The ecumenical response was broadly supportive too, Buhler said. Protestants, Catholics and Jews worked together to find a way to create a support system for farmers in need. “We saw how profoundly they were affected, how it affected them physically as well as mentally,” he said. “They needed professional help.”
Economists, financial advisers, psychologists and, above all, those with farming backgrounds scoured the land trying to find solutions of which all too few were available. Griffin, raised on a farm but with a degree in marriage, family therapy and stress management, started working with the rural wellness program at the Onaga Hospital when the crisis struck.
“The first meeting I was invited to was sponsored by the Kansas Rural Center,” he said. “Room full of guys in bib overalls, very polite, they let me talk an hour on deep breathing and letting go of stress, things we needed to do, but after that all we did was talk. That was the last time I talked about breathing. I told them they needed an attorney, they needed a financial advisor-and yeah, they needed to breathe deep.”
Hotlines sprang up to provide relief. Farmers, for the most part inured to change from the weather to uncertain markets, found themselves unable to cope with the suddenness of the crisis. “Change happens to everyone,” Griffin said. “What matters is the velocity it comes at you.” Finding the right mix of professional assistance proved the key to helping many of those bewildered families survive the storm.
The cowboy’s case was typical: too much debt, not enough income. “But,” Johnson said, “You still had people. As a person you had worth. Let’s figure out how to deal with this farm as a business.”
There was nothing radical about the information provided by the counselors, Reznicek said. “We just outlined the structure of the debt problem and gave them strategies farmers could use,” he said. A meeting early in the crisis in Effingham brought about 25 farmers and three bankers. After that the phone started ringing and didn’t stop.
The crisis lasted a decade. Through their efforts some class-action lawsuits were generated, the number of foreclosures slowed, and some assistance was provided. But it was tough road, and creative measures had to be explored. One seed company donated truckloads of less expensive seed to gatherings, and others followed suit. “It made a difference,” Reznicek said.

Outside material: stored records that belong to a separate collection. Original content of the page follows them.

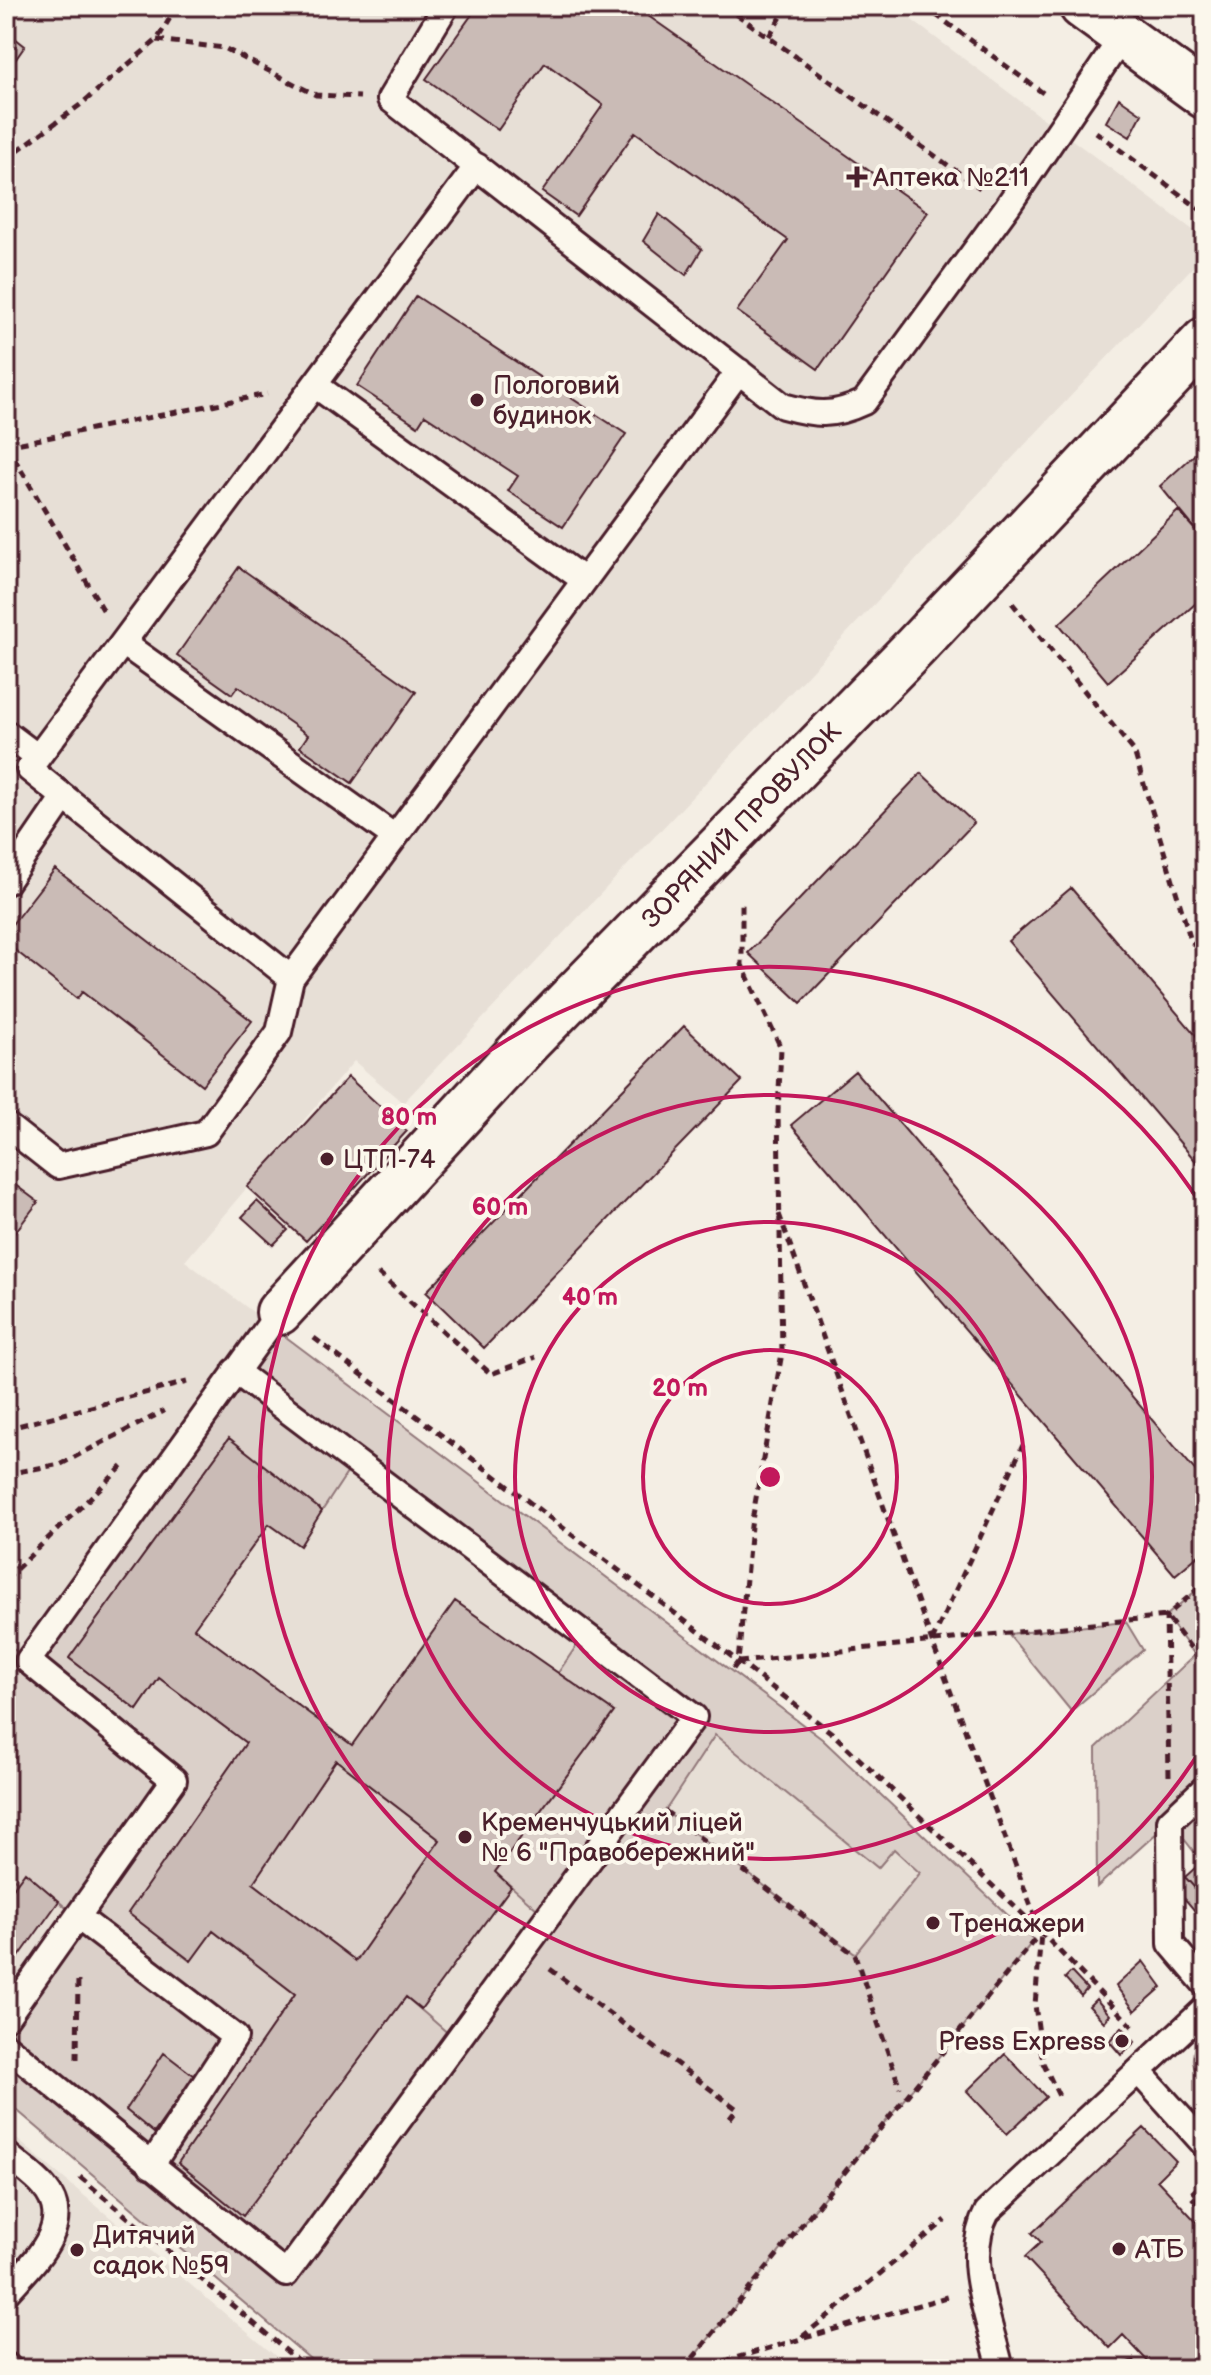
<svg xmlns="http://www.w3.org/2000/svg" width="1211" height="2375" font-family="'Balsamiq Sans',sans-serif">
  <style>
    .built { fill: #e7dfd6 }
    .green { fill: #dbd0c9; stroke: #92787a; stroke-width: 2; fill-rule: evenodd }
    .building { fill: #cabbb6; stroke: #4a1f2b; stroke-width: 2; fill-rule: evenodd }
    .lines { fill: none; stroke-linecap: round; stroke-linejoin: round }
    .service-casing { stroke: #4a1f2b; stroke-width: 30 }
    .minor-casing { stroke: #4a1f2b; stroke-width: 50 }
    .tertiary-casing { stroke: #4a1f2b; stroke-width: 50 }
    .path { stroke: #4a1f2b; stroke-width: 5; stroke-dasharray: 8 6; stroke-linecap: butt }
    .service { stroke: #fbf7ec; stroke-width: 24 }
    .minor { stroke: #fbf7ec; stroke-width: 44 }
    .tertiary { stroke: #fbf7ec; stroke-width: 44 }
    .ring { fill: none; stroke: #c2185b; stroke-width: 4 }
    .poi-dot { fill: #4a1f2b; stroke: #fbf7ec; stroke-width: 3 }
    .labels { text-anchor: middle; stroke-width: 8; stroke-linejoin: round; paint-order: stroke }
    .poi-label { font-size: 26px; fill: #4a1f2b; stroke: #fbf7ec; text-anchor: start }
    .street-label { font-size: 26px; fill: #4a1f2b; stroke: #fbf7ec }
    .centre { fill: #c2185b; stroke: #fbf7ec; stroke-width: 4 }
    .ring-label { font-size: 24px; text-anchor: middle; font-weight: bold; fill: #c2185b; stroke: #fbf7ec; stroke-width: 8; stroke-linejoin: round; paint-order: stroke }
  </style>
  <rect width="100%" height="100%" fill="#f4eee4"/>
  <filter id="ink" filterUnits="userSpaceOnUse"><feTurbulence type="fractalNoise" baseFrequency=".0125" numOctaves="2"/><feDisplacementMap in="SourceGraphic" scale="16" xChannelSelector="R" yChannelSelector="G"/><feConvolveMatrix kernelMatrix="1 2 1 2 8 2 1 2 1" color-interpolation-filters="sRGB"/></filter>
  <g filter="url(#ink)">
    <path class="built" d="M 6,6 L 893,6 L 1205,239 L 1205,254 L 403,1103 L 354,1061 L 185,1261 L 822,1739 L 1027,1935 L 322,2369 L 6,2101 L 6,1286 L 20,1269 L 6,1258 Z
      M 6,2130 L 291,2369 L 6,2369 Z"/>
    <path class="green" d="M 270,1325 L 822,1739 L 1034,1940 L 684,2369 L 322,2369 L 6,2101 L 6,2018 L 77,1917 L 25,1873 L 18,1882 L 6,1873 L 6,1642 L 27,1661 ZM 229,1438 L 322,1511 L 353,1464 L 583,1636 L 558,1673 L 614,1712 L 495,1872 L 547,1918 L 457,2041 L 406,1997 L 243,2215 L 178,2163 L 295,1994 L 213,1931 L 190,1961 L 129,1913 L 246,1743 L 159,1678 L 137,1710 L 69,1658 ZM 715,1735 L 878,1868 L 894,1849 L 920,1873 L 855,1954 L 665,1811 Z
      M 1205,1583 L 1205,1859 L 1202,1862 L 1170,1821 L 1097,1887 L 1096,1748 L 1195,1655 L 1166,1616 Z
      M 1126,1622 L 1143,1650 L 1071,1711 L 1008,1634 Z
      M 336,1760 L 440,1840 L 356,1961 L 253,1883 Z
      M 1205,2038 L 1205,2087 C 1193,2071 1185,2051 1205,2038 Z"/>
    <path class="building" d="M 478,6 L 634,6 L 928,212 L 818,369 L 737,311 L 788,240 L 635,132 L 576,216 L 542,192 L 603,105 L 545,63 L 498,130 L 426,79 Z
      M 6,31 L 25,46 L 6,73 Z
      M 1119,98 L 1142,114 L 1130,137 L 1106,122 Z
      M 659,214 L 702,249 L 686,275 L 643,241 Z
      M 416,296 L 626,434 L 563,527 L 508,491 L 518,476 L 425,415 L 418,426 L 357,386 Z
      M 1205,445 L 1205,541 L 1160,486 Z
      M 1178,511 L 1205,541 L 1205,595 L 1108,682 L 1059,624 Z
      M 239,567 L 416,692 L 352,783 L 300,747 L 308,735 L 238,686 L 232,694 L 177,655 Z
      M 921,773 L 974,823 L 801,1003 L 748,953 Z
      M 55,869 L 252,1021 L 202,1085 L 82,992 L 77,999 L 6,943 L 6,932 Z
      M 1071,888 L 1205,1046 L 1205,1172 L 1008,941 Z
      M 684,1026 L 742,1081 L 484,1348 L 426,1292 Z
      M 855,1071 L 1205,1482 L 1205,1550 L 1175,1575 L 791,1125 Z
      M 348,1077 L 407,1131 L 306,1241 L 247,1187 Z
      M 6,1178 L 38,1202 L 7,1243 L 6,1242 Z
      M 257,1201 L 288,1230 L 273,1245 L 242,1217 Z
      M 229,1438 L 322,1511 L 300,1546 L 269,1524 L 194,1628 L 352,1745 L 455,1601 L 614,1712 L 495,1872 L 511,1887 L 421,2009 L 406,1997 L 243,2216 L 178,2163 L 295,1994 L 213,1931 L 191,1961 L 128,1913 L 246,1743 L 159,1678 L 137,1710 L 69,1658 ZM 336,1760 L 440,1840 L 356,1961 L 253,1883 Z
      M 1205,1859 L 1205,1899 L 1185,1877 Z
      M 25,1872 L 59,1901 L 6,1975 L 6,1898 Z
      M 1185,1877 L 1205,1899 L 1205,1923 L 1174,1886 Z
      M 1143,1961 L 1162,1987 L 1135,2011 L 1116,1986 Z
      M 1071,1972 L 1087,1989 L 1081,1996 L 1065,1978 Z
      M 1096,1999 L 1110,2015 L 1104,2022 L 1089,2006 Z
      M 1122,2027 L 1135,2042 L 1121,2055 L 1109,2041 Z
      M 164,2053 L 194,2076 L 154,2133 L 126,2110 Z
      M 1005,2054 L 1046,2097 L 1007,2134 L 967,2091 Z
      M 1144,2128 L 1176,2161 L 1157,2180 L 1205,2231 L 1205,2358 L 1193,2369 L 1155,2369 L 1123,2335 L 1110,2348 L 1025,2257 L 1041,2242 L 1032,2233 Z
      M 1134,2360 L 1138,2369 L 1104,2369 Z"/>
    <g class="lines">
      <defs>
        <path id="service" d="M 446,6 L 390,99 L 783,406 C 816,415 832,417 864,402 L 1007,207 L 1123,36
          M 477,166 L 29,769 L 291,978 L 739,371
          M 315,385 L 584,580
          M 123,643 L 395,837
          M 6,733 L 38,757
          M 6,882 L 64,797
          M 6,1125 L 58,1166 L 206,1133 L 279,1032 L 291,978
          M 1205,1788 L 1170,1821 L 1171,1944 L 1205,1984
          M 78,1917 L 235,2037 L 151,2166
          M 6,2018 L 174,1780 L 28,1661 L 279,1312
          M 6,2046 L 286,2274 L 694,1717 L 235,1371
          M 1140,2073 L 1205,2145
          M 6,2154 C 18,2165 34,2175 44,2187 C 77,2226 30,2265 6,2293
          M 6,2365 L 10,2369
          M 1001,2369 C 990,2320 962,2258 987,2212 L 1205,2009"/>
        <path id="minor" d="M 279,1312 L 528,1042 L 915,647 L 1205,340"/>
        <path id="tertiary" d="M 1082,6 L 1205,96"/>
      </defs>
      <use href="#service" class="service-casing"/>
      <use href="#minor" class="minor-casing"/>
      <use href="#tertiary" class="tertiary-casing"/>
      <path class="path" d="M 725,6 L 980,188
        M 924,6 L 1043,93
        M 769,36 L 788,6
        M 157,40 L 224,48 L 316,95 L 360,97
        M 1096,132 L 1205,213
        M 6,159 L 80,105 L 157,40 L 177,6
        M 6,446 L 267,394
        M 7,446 L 105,613
        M 1012,603 L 1134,751 L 1191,941 L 1205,958
        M 779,1214 L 932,1642 L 1041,1933 L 1035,2005 L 1043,2063 L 1060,2098
        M 378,1273 L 491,1374 L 536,1357
        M 314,1338 L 832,1733 L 1034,1925 L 1137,2031
        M 6,1429 L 187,1382
        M 6,1474 L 61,1464 L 164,1411
        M 6,1579 L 123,1466
        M 932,1641 L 1023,1445
        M 739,1662 L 1166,1616 L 1205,1666
        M 733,1669 L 738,1662 L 751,1526 L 782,1353 L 778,1112 L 781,1048 L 742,965 L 742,902
        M 1169,1776 L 1166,1616 L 1205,1583
        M 665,1811 L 855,1955 L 900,2088
        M 550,1969 L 737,2109 L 727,2122
        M 77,2059 L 78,1977
        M 80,2177 L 308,2369
        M 1200,2178 L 1204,2182 L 1190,2195 L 1205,2212
        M 802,2337 L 946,2220
        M 684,2369 L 1040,1933
        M 697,2369 L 950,2296"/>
      <use href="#service" class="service"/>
      <use href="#minor" class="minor"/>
      <use href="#tertiary" class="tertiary"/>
    </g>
  </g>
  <g class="ring">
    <circle cx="770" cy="1477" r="127"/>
    <circle cx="770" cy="1477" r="255"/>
    <circle cx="770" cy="1477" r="382"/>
    <path d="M1205 1743A510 510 0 1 1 1205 1211"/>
  </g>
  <g class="poi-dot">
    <path d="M853 165h8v8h8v8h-8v8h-8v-8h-8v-8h8z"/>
    <circle cx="477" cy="400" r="8"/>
    <circle cx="327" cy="1159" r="8"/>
    <circle cx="465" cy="1837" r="8"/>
    <circle cx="933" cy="1923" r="8"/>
    <circle cx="1122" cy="2041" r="8"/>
    <circle cx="1119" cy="2249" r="8"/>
    <circle cx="77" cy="2250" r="8"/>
  </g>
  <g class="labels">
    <g class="poi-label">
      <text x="873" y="186">Аптека №211</text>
      <text x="493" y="394">Пологовий<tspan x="493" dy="30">будинок</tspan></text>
      <text x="343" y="1168">ЦТП-74</text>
      <text x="481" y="1831">Кременчуцький ліцей<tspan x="481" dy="30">№ 6 "Правобережний"</tspan></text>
      <text x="949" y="1932">Тренажери</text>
      <text x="1106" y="2050" text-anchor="end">Press Express</text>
      <text x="93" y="2244">Дитячий<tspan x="93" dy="30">садок №59</tspan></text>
      <text x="1135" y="2258">АТБ</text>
    </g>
    <g class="street-label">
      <text transform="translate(741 825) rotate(-46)" y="9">ЗОРЯНИЙ ПРОВУЛОК</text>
    </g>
  </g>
  <circle cx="770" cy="1477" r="12" class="centre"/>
  <g class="ring-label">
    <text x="409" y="1125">80 m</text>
    <text x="500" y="1215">60 m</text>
    <text x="590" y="1305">40 m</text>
    <text x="680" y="1396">20 m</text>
  </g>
  <rect width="1211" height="2375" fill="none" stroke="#fbf7ec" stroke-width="32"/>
  <rect x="16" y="16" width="1179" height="2343" fill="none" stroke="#4a1f2b" stroke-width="3" filter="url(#ink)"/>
</svg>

They made a difference. Farmers started planting milo and soybeans, cheaper, more affordable crops, and cattle prices started picking up. Slowly, at times excruciatingly so, the crisis wound down.

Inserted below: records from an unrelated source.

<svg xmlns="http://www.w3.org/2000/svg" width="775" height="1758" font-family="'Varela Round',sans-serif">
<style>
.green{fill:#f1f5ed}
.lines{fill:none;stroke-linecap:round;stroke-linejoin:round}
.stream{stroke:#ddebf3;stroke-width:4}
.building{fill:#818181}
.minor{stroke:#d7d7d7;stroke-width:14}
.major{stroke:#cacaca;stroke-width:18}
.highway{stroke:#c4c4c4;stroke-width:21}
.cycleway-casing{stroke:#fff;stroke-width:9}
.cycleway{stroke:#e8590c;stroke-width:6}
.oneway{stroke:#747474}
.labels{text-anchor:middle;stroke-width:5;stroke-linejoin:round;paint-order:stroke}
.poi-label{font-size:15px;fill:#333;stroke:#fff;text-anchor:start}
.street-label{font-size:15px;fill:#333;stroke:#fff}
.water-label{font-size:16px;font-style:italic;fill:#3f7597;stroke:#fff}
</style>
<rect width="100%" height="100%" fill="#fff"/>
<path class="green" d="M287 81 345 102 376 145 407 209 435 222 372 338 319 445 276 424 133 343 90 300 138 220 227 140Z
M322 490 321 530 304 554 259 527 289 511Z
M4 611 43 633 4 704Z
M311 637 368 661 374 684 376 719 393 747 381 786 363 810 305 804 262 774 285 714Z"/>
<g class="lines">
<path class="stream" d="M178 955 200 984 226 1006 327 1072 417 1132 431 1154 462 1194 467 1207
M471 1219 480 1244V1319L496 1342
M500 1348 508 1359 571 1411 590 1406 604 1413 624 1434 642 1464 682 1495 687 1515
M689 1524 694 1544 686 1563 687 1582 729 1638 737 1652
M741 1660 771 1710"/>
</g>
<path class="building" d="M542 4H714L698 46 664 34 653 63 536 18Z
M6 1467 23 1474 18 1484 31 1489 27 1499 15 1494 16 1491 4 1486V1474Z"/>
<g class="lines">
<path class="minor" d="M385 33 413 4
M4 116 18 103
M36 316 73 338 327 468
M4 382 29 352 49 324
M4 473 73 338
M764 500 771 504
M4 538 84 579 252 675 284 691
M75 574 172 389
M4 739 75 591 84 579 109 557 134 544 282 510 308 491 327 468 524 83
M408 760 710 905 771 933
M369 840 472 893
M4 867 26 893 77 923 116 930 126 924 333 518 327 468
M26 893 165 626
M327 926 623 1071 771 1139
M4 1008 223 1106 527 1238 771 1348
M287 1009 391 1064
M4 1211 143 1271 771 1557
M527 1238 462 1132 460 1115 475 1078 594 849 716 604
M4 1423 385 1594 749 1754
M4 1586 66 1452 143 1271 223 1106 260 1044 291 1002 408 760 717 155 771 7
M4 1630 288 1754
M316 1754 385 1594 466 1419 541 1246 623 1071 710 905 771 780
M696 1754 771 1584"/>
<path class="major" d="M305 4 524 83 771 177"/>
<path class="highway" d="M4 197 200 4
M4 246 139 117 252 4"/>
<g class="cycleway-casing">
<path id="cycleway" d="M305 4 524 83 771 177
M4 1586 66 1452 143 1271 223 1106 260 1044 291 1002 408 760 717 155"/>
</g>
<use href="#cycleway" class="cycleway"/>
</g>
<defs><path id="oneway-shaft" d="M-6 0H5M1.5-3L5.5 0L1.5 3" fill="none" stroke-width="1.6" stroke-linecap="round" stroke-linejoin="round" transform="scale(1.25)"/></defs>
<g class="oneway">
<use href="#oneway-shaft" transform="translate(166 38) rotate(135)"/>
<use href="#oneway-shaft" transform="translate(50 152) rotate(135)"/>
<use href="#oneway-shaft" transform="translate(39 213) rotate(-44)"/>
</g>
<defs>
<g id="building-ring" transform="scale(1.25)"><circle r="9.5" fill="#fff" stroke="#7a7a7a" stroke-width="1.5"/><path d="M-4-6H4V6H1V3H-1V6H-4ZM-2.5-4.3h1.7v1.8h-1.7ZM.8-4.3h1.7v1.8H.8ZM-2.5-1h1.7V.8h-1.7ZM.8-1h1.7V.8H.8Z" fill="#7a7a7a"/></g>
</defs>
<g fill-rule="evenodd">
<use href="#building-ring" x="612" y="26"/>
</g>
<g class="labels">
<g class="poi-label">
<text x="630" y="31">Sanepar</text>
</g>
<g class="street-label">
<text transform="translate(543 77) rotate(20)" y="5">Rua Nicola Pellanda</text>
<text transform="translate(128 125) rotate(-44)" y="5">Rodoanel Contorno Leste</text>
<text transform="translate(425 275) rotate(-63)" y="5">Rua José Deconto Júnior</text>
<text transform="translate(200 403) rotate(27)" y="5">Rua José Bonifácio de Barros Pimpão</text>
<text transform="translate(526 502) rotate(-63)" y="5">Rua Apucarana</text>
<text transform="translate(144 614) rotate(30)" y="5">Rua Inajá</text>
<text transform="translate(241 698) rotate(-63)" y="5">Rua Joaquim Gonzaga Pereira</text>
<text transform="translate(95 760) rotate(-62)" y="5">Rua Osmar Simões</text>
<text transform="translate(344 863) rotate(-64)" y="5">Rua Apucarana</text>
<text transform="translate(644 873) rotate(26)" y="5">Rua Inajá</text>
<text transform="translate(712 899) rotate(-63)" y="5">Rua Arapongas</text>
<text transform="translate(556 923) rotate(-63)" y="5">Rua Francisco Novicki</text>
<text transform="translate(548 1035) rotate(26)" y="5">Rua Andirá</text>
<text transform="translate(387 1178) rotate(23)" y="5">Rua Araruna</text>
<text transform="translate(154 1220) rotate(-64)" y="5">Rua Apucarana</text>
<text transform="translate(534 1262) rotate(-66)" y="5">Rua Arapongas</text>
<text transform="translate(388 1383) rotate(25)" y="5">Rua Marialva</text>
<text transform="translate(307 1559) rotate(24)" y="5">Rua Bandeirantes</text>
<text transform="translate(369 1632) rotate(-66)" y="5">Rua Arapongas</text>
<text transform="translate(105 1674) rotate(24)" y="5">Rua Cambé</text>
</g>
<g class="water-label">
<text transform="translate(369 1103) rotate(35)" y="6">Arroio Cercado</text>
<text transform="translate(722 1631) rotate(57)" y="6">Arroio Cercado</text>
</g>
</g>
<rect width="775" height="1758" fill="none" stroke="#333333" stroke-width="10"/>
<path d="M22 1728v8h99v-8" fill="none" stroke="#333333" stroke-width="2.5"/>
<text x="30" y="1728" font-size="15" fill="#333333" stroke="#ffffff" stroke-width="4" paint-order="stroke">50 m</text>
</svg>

If there were any lessons to be learned, the best one might be attributed to a photographer who sided with Midwestern farmers throughout the worst of the meltdown. He photographed farm auctions and courthouse protests, funerals and moving processions, dispossessed families and armed deputies attempting to keep the peace. He photographed a people both proud and broken.  
“I saw this on a sign,” he said, “but it stood for what I was seeing. ‘Tough times never last-tough people do.’ That’s the message of the eighties.”